_Parts of the exercise_
(A) Answer these questions about the Web Audio article, one per line, marking your answers (i), (ii), (iii) to match:
(i) In the outline of topics, what do two threads share?
(ii) Which two nodes does the author create and connect on a keypress?
(iii) What does the author suggest using to keep track of a fixed number of voices?
(B) Could you transcribe the Web Audio article starting with "Recently I’ve been" and going on through "maintaining scheduling accuracy."?
(C) Can you go on with the Web Audio voice allocation article from where it stops?

_Text extract_

Recently I’ve been enjoying building instruments with Web Audio where constraints such as fixing the number of voices used are at the core of the design. Voice allocation is tricky to get right so I’d like to show in this article how I’ve been approaching working with a set of voices all the while maintaining scheduling accuracy.
This article will cover the following ground:
- Timing in Web Audio, why simultaneously reading and writing the future is tricky
- Cross-thread communication, how two threads share a donut
- Constrained polyphony, aka why do we have constraints?
- Voice stealing, when it’s your turn to shine
By the end of this article, we’ll get to a point where we have explored how we might implement voice stealing algorithms and we can leave with some ideas about when we might reach for one or the other. This may provide some building blocks or starting ideas for creating a digital instruments on the web with a fixed voice count that can rely on precise timing when managing these voices.
Simultaneously reading and writing the future is tricky
Why scheduling note events while managing voice allocation is difficult with Web Audio primitives.Let’s begin by walking through the simple path to playing a synth in Web Audio. When I press down a key on my keyboard, I wish to hear a synth at a pitch corresponding to the pressed key. When I release the key, the synth should fade out. When I play multiple keys, I expect to hear multiple pitches simultaneously. This is wonderfully straightforward to do in Web Audio. On a keypress I can create and connect a OscillatorNode with a GainNode, controlling its amplitude using parameter ramps over the GainNode’s gain value. This unconstrained polyphony is pretty performant and can get us a long way.
Imagine, however, I want to have a fixed number of voices. I could start by keeping track of the voices in an array, and if I send a note to a voice at an index that is already running then that voice could fade out quickly and start up a new one afterward.

_Information shown_
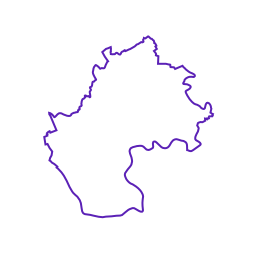 the district of Yen Phong, Bắc Ninh, Vietnam, rotated 150°
{"feature_id": "81297802B41688796411548", "entity_name": "Yen Phong", "entity_type": "district", "adm_level": 2, "iso_a3": "VNM", "parent_name": "Vietnam", "parent_adm1": "Bắc Ninh", "projection": "natural_earth1", "projection_center": [105.961, 21.21], "detail": "fine", "context": "isolated", "style": "outline", "palette": "violet", "viewbox_px": 256, "rotation_deg": 150, "n_neighbors": 0, "source": "geoboundaries", "source_scale": "gbopen_adm2", "svg_char_len": 5794}
<svg xmlns="http://www.w3.org/2000/svg" viewBox="0 0 256 256"><g transform="rotate(150 128 128)"><path d="M209.6,129.4L209.0,128.1L207.8,122.9L207.5,120.0L207.4,118.5L207.5,113.0L208.1,106.1L208.1,101.0L207.9,99.2L207.1,96.4L206.2,93.8L205.9,90.1L205.9,89.4L206.4,86.5L208.2,81.9L209.3,78.9L209.4,77.9L209.4,76.9L209.2,76.3L208.9,75.7L208.3,74.9L204.2,71.7L202.0,69.6L197.8,65.8L194.5,63.4L191.5,62.3L186.3,59.7L181.9,57.8L178.6,56.1L176.7,55.6L172.2,56.4L168.9,56.9L167.2,56.9L164.3,56.4L162.9,55.6L162.2,54.6L160.1,50.9L159.3,49.8L158.9,49.3L157.7,48.5L157.3,48.5L156.8,48.7L156.4,49.0L156.1,49.4L154.4,53.2L152.9,56.0L151.2,58.5L149.2,61.1L148.7,62.4L148.5,63.4L148.4,65.8L148.6,67.9L149.3,70.7L150.3,73.3L152.1,76.8L153.5,78.7L154.2,80.3L154.6,81.7L154.9,83.3L155.0,84.8L154.7,87.3L154.3,88.7L153.9,89.4L153.1,90.3L151.5,91.1L148.9,92.3L145.3,93.6L143.4,94.6L142.1,96.0L141.5,96.6L141.0,97.3L140.4,98.7L139.7,100.8L139.0,104.9L138.2,107.2L137.4,108.1L136.7,108.6L135.7,109.1L133.5,109.0L129.4,107.9L126.5,106.6L125.0,105.6L124.0,104.2L123.7,103.3L123.2,101.5L122.8,100.3L122.3,99.6L121.7,99.1L121.0,98.6L119.4,98.3L116.8,98.3L116.2,98.5L115.5,99.3L114.2,102.1L113.3,103.1L112.9,103.3L112.6,103.3L111.9,103.1L111.4,102.8L111.0,102.3L110.5,101.1L108.6,94.7L107.7,93.3L106.4,92.2L105.5,91.7L104.5,91.4L103.4,91.3L102.3,91.5L100.9,92.0L97.8,93.8L95.4,94.7L94.4,94.8L92.8,94.6L91.5,94.0L90.2,92.7L88.1,90.4L86.4,89.0L85.7,87.9L85.3,87.1L85.1,86.7L85.0,85.5L85.2,84.4L85.8,83.0L87.8,79.3L87.5,79.1L86.8,78.1L86.1,77.3L85.7,76.9L84.6,76.3L82.7,76.3L74.3,77.1L73.4,77.4L73.0,78.0L73.0,79.2L73.7,80.9L74.7,82.6L75.2,83.5L75.3,84.7L74.8,85.7L73.9,86.8L71.8,88.4L69.2,90.0L67.1,92.2L66.8,92.8L66.8,95.6L66.0,96.3L65.2,97.1L64.9,97.3L64.1,97.3L62.6,97.0L62.0,96.8L61.0,96.0L60.5,95.8L57.5,95.7L56.6,97.6L55.3,96.2L55.0,96.8L53.9,96.0L53.1,95.9L52.9,96.8L51.9,97.5L49.1,96.0L48.4,96.5L48.6,96.8L47.5,97.6L48.0,98.2L48.3,98.8L48.4,99.2L48.9,100.1L46.1,103.1L46.0,104.0L45.4,105.4L45.2,107.2L45.5,108.9L46.3,110.0L47.3,110.3L48.8,109.6L51.6,106.7L52.5,106.5L53.1,106.7L54.0,107.7L54.7,109.2L54.9,110.8L55.5,111.9L56.4,113.4L57.8,114.9L58.7,116.3L59.5,118.6L60.2,122.1L60.4,126.5L60.2,129.8L59.7,130.9L58.8,131.2L57.3,131.1L55.0,131.2L53.6,131.8L53.1,132.4L53.0,133.1L53.4,134.1L54.5,135.7L54.8,136.1L55.4,136.6L57.4,138.0L57.9,138.4L57.9,138.6L57.9,139.0L57.4,139.5L56.9,139.8L56.2,140.1L55.8,140.4L55.1,141.2L54.7,141.5L54.4,141.6L52.6,142.0L50.4,141.9L49.0,141.5L47.0,140.4L46.2,139.7L45.5,139.3L45.0,139.3L44.1,139.6L43.9,140.0L43.8,140.9L44.3,142.0L45.2,143.4L46.1,144.5L46.7,145.4L47.4,146.8L48.6,149.8L48.9,151.2L49.6,153.3L49.7,154.6L57.7,155.6L57.8,157.4L58.0,157.7L60.6,159.4L60.7,159.6L59.8,161.7L60.1,162.1L60.4,162.2L60.7,162.4L62.9,164.5L64.5,165.5L69.9,168.6L65.8,175.0L66.2,175.5L67.2,176.6L67.5,177.0L66.7,178.1L66.6,178.5L66.6,179.0L67.0,181.7L63.5,182.1L63.5,184.9L62.3,185.0L62.2,185.3L62.2,187.6L62.5,188.2L62.8,188.6L62.4,189.1L62.3,189.4L62.2,190.0L62.0,190.6L62.0,190.9L62.4,191.6L62.7,192.9L62.8,193.3L63.1,193.5L63.5,193.9L63.8,194.7L64.2,196.0L64.5,197.0L65.0,197.3L66.2,197.1L66.7,197.1L67.1,197.1L67.6,196.9L68.2,196.9L68.9,197.6L69.2,198.0L69.6,197.5L70.7,196.9L70.9,196.7L71.0,196.4L71.2,195.6L71.4,195.1L71.7,194.9L72.6,195.0L72.9,195.1L73.1,195.3L73.3,195.6L73.7,195.8L77.3,195.6L78.5,195.9L79.1,195.9L79.4,195.7L81.4,195.3L83.2,195.3L86.7,195.3L87.6,195.5L88.4,195.6L90.1,195.7L91.1,195.8L91.9,195.9L92.0,196.0L92.0,196.3L91.9,197.0L92.1,197.1L93.7,196.8L94.5,197.0L95.0,197.0L95.9,196.8L96.3,196.6L96.8,196.1L97.6,195.7L98.1,195.6L98.6,195.9L99.1,196.6L99.7,198.1L100.1,198.7L100.6,198.9L101.2,198.9L102.1,198.6L102.6,198.6L104.5,199.6L105.0,199.9L105.9,200.6L105.5,201.4L105.3,202.2L105.1,202.6L104.4,203.0L104.0,204.0L103.2,205.0L102.5,206.7L103.2,206.8L105.2,207.0L107.5,207.5L112.3,206.6L112.4,201.4L111.9,195.7L113.0,195.6L113.7,195.1L115.8,193.7L117.6,192.2L118.1,191.9L118.6,191.8L119.1,191.8L119.8,192.2L120.6,192.9L121.1,193.1L122.4,193.2L122.6,193.4L122.8,195.0L123.1,195.9L123.4,196.8L124.1,198.2L124.4,198.6L124.8,198.6L125.3,198.5L125.6,198.3L127.0,197.7L128.1,196.8L129.3,195.3L130.5,194.0L130.8,193.3L131.1,192.4L131.3,190.8L131.4,189.1L131.4,186.3L131.4,186.0L131.5,185.8L131.7,185.7L132.4,185.7L133.3,185.6L133.9,185.3L134.2,185.2L135.5,185.6L135.8,185.4L136.4,184.8L137.4,183.4L137.9,182.8L138.9,182.1L139.7,182.1L140.3,182.3L140.5,182.1L140.8,181.9L140.9,181.3L140.9,180.0L141.0,179.6L141.3,179.3L142.5,178.8L142.9,178.6L143.1,178.4L143.4,177.8L144.3,175.3L144.7,174.6L144.9,174.1L145.1,173.8L145.4,173.7L145.8,173.8L146.0,174.2L146.1,174.9L146.2,175.2L146.4,175.5L147.4,175.8L147.7,175.9L148.3,177.2L148.7,177.5L149.0,177.6L149.3,177.5L149.5,177.1L149.6,176.4L149.7,176.1L150.0,175.9L151.1,175.7L151.7,175.5L152.7,175.7L153.1,175.6L153.8,175.1L154.8,174.2L155.7,173.0L156.3,172.3L156.5,171.7L156.7,171.0L157.0,170.6L157.7,170.4L158.5,170.5L159.1,170.5L159.6,170.3L159.9,170.0L160.3,168.6L160.6,168.4L160.9,168.3L161.2,168.7L161.5,168.7L162.0,168.5L162.3,168.3L162.5,167.9L162.8,167.8L163.1,167.3L163.4,167.1L163.6,167.0L163.9,167.2L164.3,167.2L164.9,167.5L165.8,167.8L166.3,167.8L166.6,167.9L167.1,168.2L168.0,168.3L168.8,168.4L170.2,168.3L170.7,167.8L171.1,167.6L172.0,167.5L173.1,167.9L174.7,169.1L177.1,172.0L178.3,173.9L179.4,174.8L180.3,175.2L182.2,175.1L184.1,174.5L185.7,174.1L186.3,174.2L186.5,174.6L186.6,175.8L186.9,177.5L187.5,178.9L188.1,179.9L188.7,180.5L189.3,179.1L189.1,177.7L191.1,161.8L197.6,162.8L197.5,164.4L198.9,164.5L200.6,164.1L200.8,163.0L201.5,163.1L201.7,161.7L205.0,162.1L207.7,155.0L205.7,154.4L205.9,149.9L205.4,145.5L206.5,144.2L207.9,142.5L209.6,141.5L210.3,141.1L212.2,139.2L211.5,137.8L211.4,137.0L211.2,136.1L209.9,133.8L209.5,132.8L208.5,129.9L209.6,129.4Z" fill="none" stroke="#5b21b6" stroke-width="2"/></g></svg>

_Answers for the exercise_
(A)
(i) A donut.
(ii) An OscillatorNode and a GainNode.
(iii) An array.

(B)
Recently I’ve been enjoying building instruments with Web Audio where constraints such as fixing the number of voices used are at the core of the design. Voice allocation is tricky to get right so I’d like to show in this article how I’ve been approaching working with a set of voices all the while maintaining scheduling accuracy.

(C)
The below graphic demonstrates this idea. Along the horizontal timeline, the first note triggers voice one. This voice is not playing any note so it can instantly start playing. While it is playing out, we launch a new note which triggers the second voice, which is free. When we play another new note this triggers the voice with the oldest note which is voice one. The voice is instructed to move from its existing note to the next one, indicated by the green color.
const audioContext = new AudioContext();
const voices = [];
const startVoice = (index) => {
if (voices[index]) {
endVoice(index);
}
const oscillatorNode = new OscillatorNode(audioContext);
const gainNode = new GainNode(audioContext, { gain: 0 });
oscillatorNode.connect(gainNode);
gainNode.connect(audioContext.destination);
oscillatorNode.start(audioContext.currentTime);
gainNode.gain.linearRampToValueAtTime(1, audioContext.currentTime + 1);
voices[index] = { oscillatorNode, gainNode };
};
const endVoice = (index) => {
const voice = voices[index];
voice.gainNode.gain.setTargetAtTime(0, audioContext.currentTime, 0.1);
voice.oscillatorNode.stop(audioContext.currentTime + 1);
voices[index] = null;
};
This is fine but we can do better! There are a couple of things that don’t fully meet my aim. Firstly I’m being loose with the voice count as I start new voices when others might be fading out, meaning that I overflow the fixed voice count. If I was emulating an analogue synthesizer with a strict number of voice circuits, this would not be a faithful emulation - I need to reuse the nodes I’ve created. Secondly, I’m removing the voice from the voices array when I call endVoice but I should be waiting until that voice has finished releasing and its gain amplitude is at 0. This would allow me to determine when a voice is “active” or “free”.
Unfortunately we can’t easily achieve that second point with timing reliability 1. If we were being incredibly slack we might be tempted to use a setTimeout to set this when we think the voice will be free.
const msDelay = 1000;
voice.gainNode.gain.setTargetAtTime(0, audioContext.currentTime, 0.1);
const now = performance.now();
const timeToFreeVoice = now + msDelay;
setTimeout(() => {
voices[index] = null;
}, timeToFreeVoice);
This is a bad idea because we can’t predict what other tasks the main thread will handle near when our setTimeout callback should run, so the callback might get executed earlier or later than we expect. Also, consider how finicky the code might get if we’re allowing for the ramp release time to continue to be adjustable while a voice is releasing.
So we have some difficulties setting voice states at that point in the future on the main thread. Instead we need access to the audio sample data - a perfect use for the AudioWorkletProcessor. The limitation to this approach is that we can’t use Web Audio API primitives such as OscillatorNode - you’re responsible for writing your own voice DSP now.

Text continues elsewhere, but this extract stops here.